After the previous phase, we know that each cookbook works properly — both independently and perhaps with other integrated cookbooks it may depend on. To be sure that the whole solution works, we need to combine our different cookbooks to create different scenarios similar to those used on premises to validate the product. In this phase, we have a set of predefined scenarios created by QA people where we deploy the software and run tests which verify that everything works as expected.

Unit or cookbook tests are not enough to validate the solution. We need to try real combinations. In one specific case, we spent a lot of time discovering a bug in our initial manual tests because a cookbook had overwritten an attribute which was utilized in several cookbooks.

Production

In the case of this example project, there is no production stage directly connected to the pipeline. As mentioned, the production environment is installed on premises. But most of the tasks we do there are very similar: we configure the environment, deploy the cookbooks, binaries and run smoke tests to verify that everything is installed properly.

In cases where production is connected to the pipeline, the delivery to production is done by pushing a button.

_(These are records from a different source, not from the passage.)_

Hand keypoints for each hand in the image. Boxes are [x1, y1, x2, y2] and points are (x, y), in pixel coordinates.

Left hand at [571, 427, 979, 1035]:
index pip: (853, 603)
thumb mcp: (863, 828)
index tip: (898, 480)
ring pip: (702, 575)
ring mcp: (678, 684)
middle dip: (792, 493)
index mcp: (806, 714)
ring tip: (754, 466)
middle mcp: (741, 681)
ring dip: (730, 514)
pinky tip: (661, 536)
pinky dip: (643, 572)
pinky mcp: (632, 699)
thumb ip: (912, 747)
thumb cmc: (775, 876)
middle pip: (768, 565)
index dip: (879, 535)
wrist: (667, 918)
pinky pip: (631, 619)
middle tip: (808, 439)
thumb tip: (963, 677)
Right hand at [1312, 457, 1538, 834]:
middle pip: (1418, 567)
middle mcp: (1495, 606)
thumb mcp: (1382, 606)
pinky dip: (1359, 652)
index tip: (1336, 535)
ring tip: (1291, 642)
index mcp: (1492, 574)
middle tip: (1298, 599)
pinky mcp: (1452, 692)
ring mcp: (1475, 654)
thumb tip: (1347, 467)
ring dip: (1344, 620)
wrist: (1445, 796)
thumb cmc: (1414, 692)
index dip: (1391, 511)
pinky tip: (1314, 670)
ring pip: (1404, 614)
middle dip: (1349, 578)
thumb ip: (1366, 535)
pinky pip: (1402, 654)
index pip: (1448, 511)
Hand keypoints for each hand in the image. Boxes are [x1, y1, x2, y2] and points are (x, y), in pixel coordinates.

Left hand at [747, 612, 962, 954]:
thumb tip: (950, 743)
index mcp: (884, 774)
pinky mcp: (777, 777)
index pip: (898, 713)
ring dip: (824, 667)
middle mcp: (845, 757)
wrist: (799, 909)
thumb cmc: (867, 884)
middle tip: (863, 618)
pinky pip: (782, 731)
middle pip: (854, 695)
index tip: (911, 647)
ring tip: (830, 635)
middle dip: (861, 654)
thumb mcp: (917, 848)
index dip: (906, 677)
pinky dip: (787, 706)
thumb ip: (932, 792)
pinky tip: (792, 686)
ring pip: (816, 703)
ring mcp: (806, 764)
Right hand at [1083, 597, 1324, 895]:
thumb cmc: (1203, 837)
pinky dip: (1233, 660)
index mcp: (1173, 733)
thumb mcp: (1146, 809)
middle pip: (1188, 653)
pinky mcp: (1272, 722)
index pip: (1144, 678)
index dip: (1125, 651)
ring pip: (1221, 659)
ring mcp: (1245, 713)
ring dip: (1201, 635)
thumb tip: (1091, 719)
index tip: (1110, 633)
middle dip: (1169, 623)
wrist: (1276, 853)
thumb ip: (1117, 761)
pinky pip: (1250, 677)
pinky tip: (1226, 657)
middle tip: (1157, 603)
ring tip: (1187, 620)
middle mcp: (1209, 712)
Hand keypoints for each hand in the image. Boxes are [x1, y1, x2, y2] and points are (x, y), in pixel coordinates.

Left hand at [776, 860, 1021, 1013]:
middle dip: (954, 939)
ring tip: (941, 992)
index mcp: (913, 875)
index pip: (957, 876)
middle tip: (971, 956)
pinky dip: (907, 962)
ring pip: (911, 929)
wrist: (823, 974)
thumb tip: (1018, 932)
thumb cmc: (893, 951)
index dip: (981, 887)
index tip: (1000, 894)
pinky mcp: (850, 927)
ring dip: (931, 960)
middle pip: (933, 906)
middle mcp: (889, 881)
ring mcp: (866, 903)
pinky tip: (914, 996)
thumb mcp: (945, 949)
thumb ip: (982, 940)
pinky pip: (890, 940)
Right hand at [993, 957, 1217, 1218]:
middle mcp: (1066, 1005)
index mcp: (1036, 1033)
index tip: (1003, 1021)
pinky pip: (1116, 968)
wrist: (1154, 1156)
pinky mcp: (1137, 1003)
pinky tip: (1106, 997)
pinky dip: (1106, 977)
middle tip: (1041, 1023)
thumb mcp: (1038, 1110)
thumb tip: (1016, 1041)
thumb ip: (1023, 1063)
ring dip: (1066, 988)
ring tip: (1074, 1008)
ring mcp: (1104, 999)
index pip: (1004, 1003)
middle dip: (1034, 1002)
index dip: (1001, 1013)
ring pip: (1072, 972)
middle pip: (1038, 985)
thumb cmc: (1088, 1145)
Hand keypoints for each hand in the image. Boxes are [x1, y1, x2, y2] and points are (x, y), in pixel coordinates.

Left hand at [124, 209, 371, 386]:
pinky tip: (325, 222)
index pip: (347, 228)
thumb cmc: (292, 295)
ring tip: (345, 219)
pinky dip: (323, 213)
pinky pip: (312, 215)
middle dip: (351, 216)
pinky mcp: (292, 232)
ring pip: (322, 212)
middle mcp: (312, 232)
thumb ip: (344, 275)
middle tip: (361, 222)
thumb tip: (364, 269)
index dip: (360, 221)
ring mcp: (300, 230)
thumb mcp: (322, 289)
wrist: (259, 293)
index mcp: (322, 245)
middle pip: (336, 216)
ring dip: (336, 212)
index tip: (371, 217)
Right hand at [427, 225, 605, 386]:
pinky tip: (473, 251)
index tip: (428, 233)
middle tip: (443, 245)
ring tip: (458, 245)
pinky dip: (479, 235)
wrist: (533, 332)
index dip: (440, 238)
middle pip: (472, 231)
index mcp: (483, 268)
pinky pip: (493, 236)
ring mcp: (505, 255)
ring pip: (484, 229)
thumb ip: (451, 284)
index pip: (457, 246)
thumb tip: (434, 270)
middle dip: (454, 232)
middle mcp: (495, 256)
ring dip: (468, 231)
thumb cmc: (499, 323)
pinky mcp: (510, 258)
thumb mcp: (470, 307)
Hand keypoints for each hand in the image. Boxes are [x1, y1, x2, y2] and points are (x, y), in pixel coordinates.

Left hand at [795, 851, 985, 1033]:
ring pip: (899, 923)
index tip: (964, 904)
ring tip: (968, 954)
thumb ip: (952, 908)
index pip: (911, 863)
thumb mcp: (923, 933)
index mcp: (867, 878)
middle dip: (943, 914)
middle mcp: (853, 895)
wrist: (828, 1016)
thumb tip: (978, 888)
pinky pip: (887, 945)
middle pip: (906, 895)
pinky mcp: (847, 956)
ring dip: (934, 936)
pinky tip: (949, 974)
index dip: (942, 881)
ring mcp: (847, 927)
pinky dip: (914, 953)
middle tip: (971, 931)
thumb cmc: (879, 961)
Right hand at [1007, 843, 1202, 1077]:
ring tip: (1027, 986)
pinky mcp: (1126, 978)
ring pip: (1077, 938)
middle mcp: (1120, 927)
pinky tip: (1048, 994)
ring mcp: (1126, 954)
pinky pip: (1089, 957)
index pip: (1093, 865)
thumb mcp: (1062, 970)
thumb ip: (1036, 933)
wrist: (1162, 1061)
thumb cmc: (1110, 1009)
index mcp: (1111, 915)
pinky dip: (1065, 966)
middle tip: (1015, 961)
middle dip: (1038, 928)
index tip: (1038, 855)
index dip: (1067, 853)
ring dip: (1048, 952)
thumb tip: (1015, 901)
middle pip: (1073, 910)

The purpose of this entire process is to create an exercise which produces and delivers a fully functioning code which is available to the end user at any given time.

Conclusion

Infrastructure management has undergone some dramatic changes over the last few years. Developers have added agile methods but for sysadmins there have been even more significant changes. We need to learn to code, work with agility and build pipelines. The manufacturing of these pipelines are the core of an IT production system and you can’t deliver value if you don’t have properly placed pipelines. Developers introduce changes all the time and you need to be sure that those changes won’t break anything, ensuring that the application is ready to go to production at any time.

References

  1. Continuous Delivery: Reliable Software Releases through Build, Test, and Deployment Automation. Jez Humble, David Farley.